E, pior ainda, sem conhecer o caso e sem conhecer a vereadora Marielle Franco, como admitiu, foi absolutamente parcial na sua fala. Foi parcial porque emitiu uma opinião que reproduz a “equação” simplista e perigosa que associa e atribui aos pobres, negros e favelados uma ligação automática com o crime e a organização criminosa. Foi parcial porque se afirmou que a atividade de militância de Marielle era a responsável pela sua morte, culpando a vítima pelo próprio assassinato. Foi parcial porque afirmou que o caso era “mimimi” da esquerda, sendo que a Sra. não é magistrada de correntes ideológicas, mas de toda a população e das leis, não de uma corrente política ou partidária. Foi parcial porque afirmou que Marielle era “cadáver comum” sendo que NÃO EXISTEM CADÁVERES COMUNS entre vítimas da violência, sejam elas cidadãos honestos, policiais ou até criminosos assassinados. A imparcialidade da lei deve garantir o direito a vida de TODOS, logo nenhum cadáver vítima de morte violenta deve ser “comum”, mas sim objeto de sua atenção e sentença igualitária.
Ao ter feito tal comentário indiscreto, imprudente e parcial, a Sra. reforçou o preconceito de milhões que acreditam piamente no estereótipo perverso que atrela negros, pobres, favelados, gays e agora esquerdistas ao crime e à organização criminosa. Milhares de pessoas reproduziram suas palavras e vão reproduzir ainda por muito tempo, a despeito de qualquer racionalidade. E isso é extremamente perigoso, aumenta a violência, a injustiça e criminaliza os mais pobres e fracos na sociedade. Historicamente tal preconceito gerou genocídios e, temo eu, falas como a sua alimentam essa possibilidade histórica.
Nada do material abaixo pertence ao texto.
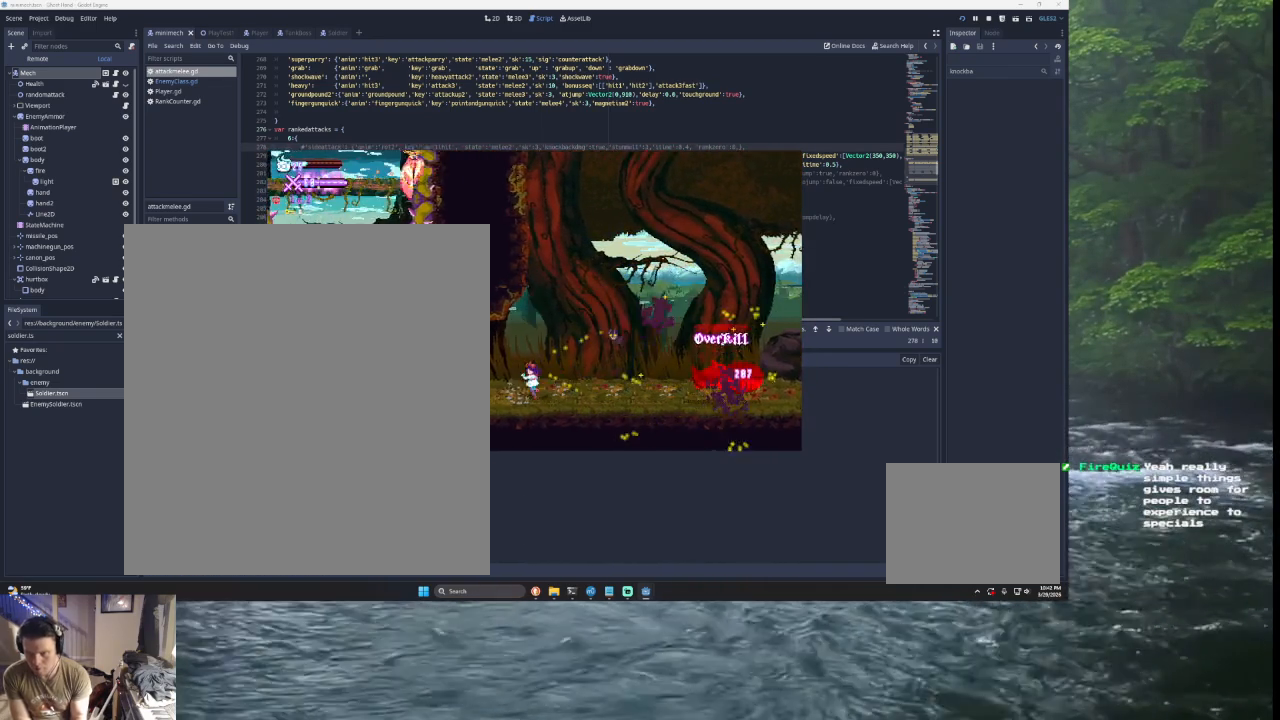
{"buttons": [], "left_stick": "left", "right_stick": "center", "events": []}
Sra. desembargadora Marília Castro Neves, a Sra. faz parte de um grupo que está, hoje, sendo questionado por seus benefícios que para muitos, inclusive para mim, são privilégios dignos da antiga “nomemklatura soviética”. E tanto os seus benefícios quanto os seus rendimentos são pagos por milhões de cidadãos, inclusive esse que lhe escreve, através de nossos impostos. A Sra. ofendeu milhões de seus pagadores, ofendeu o cargo de magistrada e até mesmo os seus colegas, que agora terão mais um motivo para serem criticados em seus vencimentos.
A Sra. será representada pelo partido da Vereadora Marielle Franco, mas eu não creio que seja responsabilizada em proporção ao dano que penso ter causado, até porque, a maior punição que a Sra. pode ter é ser aposentada com salário integral, que não é o caso, claro, mas que, mesmo que fosse, seria não uma punição, mas outro privilégio.
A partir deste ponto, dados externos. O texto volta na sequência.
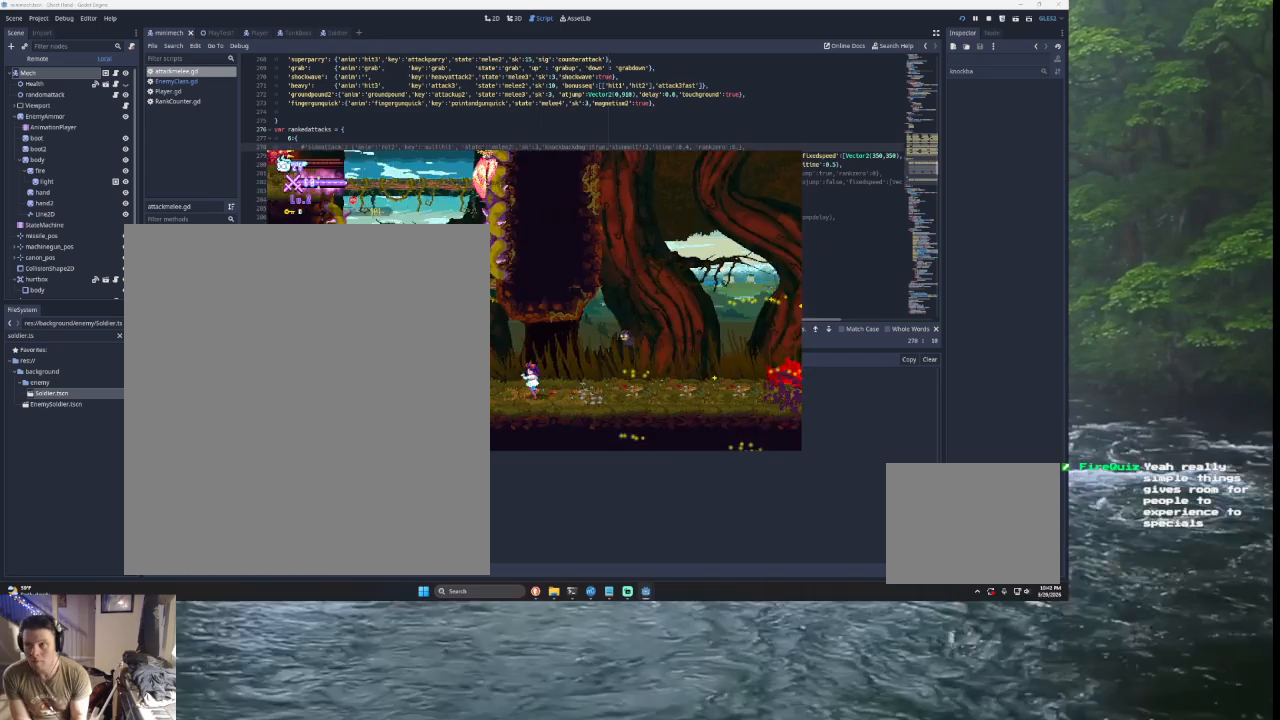
{"buttons": [], "left_stick": "left", "right_stick": "center", "events": []}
Assim, descrente de sua responsabilização legal, faço um apelo ético, já que não lhe conheço e lhe dou o benefício da dúvida, como a Sra. não deu à Marielle. Peço que retrate-se publicamente para com a família da vereadora, seus eleitores e os milhões de brasileiros que leram seu comentário infeliz, e que daqui por diante, a Sra. pelo menos tente ser em seus comentários públicos, aquilo que se espera de sua atitude profissional: discreta, prudente e imparcial. Caso contrário, a Sra. reforçará ainda mais preconceitos genocidas e a descrença no Poder Judiciário, já tão desmoralizado.
Prof. Dr. Luis Fernando Amstalden
Cidadão que ajuda a custear seus vencimentos.
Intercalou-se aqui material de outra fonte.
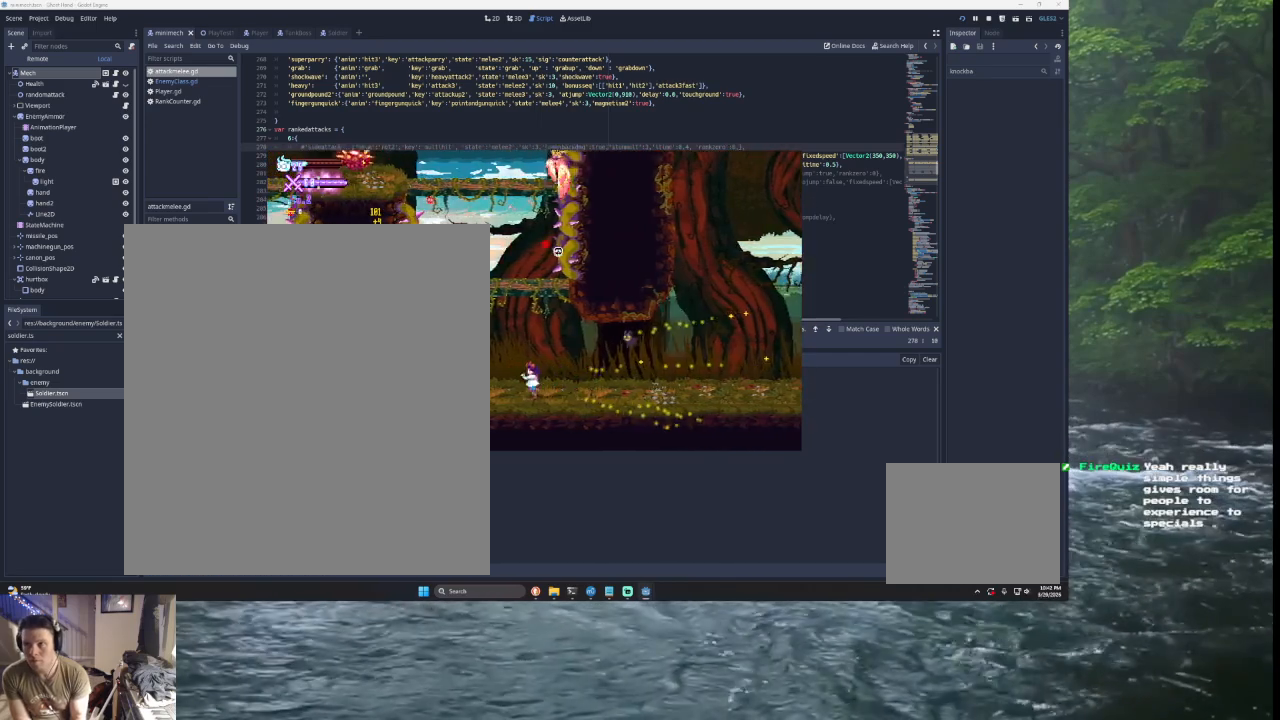
{"buttons": [], "left_stick": "right", "right_stick": "center", "events": [[33, "TRIANGLE", "down"], [267, "left_stick", "center"], [300, "TRIANGLE", "up"], [400, "left_stick", "right"]]}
PS: não a chamo de “meritíssima” por dois motivos. O primeiro é o de que, ate onde eu sei, não existe lei que me obrigue a isso. E o segundo é porque o meu conceito de “mérito” de onde vem a palavra “meritíssima” – cheia de mérito – é um tanto mais exigente do que o vulgo utilizado nos tribunais.
Maricell
19 de março de 2018
Boa tarde Luis Fernando!
Aplaudo, em pé, tudo que escreveu nesse post à desembargadora Marília Castro Neves. Aplaudo e compartilho toda sua lucidez em suas palavras e alegações, assim como compartilharei seu post com meus amigos no whatsapp.
Grande abraço.
Maricell
blogdoamstalden
19 de março de 2018
Muito obrigado Maricell. Façamos a Marielle viver em nossa luta. Abraço
anapaularotelli
19 de março de 2018
Professor, adorei o texto…
Mas esse parte final: “PS: não a chamo de “meritíssima” por dois motivos. O primeiro é o de que, ate onde eu sei, não existe lei que me obrigue a isso. E o segundo é porque o meu conceito de “mérito” de onde vem a palavra “meritíssima” – cheia de mérito – é um tanto mais exigente do que o vulgo utilizado nos tribunais.”, foi de ótimo gosto!!!
Já compartilhei… e continuarei enviando todas as difamações para o e-mail das advogadas que estão cuidando disso!!
Além disso, espero que seu texto chegue até a família da Marielle!!!
Beijos
blogdoamstalden
19 de março de 2018
Obrigado querida. De fato eu sou um tanto severo no uso de termos de homenagem.
Ana Penteado.
19 de março de 2018
Professor,
Fico imensamente agradecida por alguém como o senhor, dar voz a nós todos, os pagadores dos vencimentos desta senhora que no mínimo, visto a ausência de educação, tão pouco respeito ao próximo.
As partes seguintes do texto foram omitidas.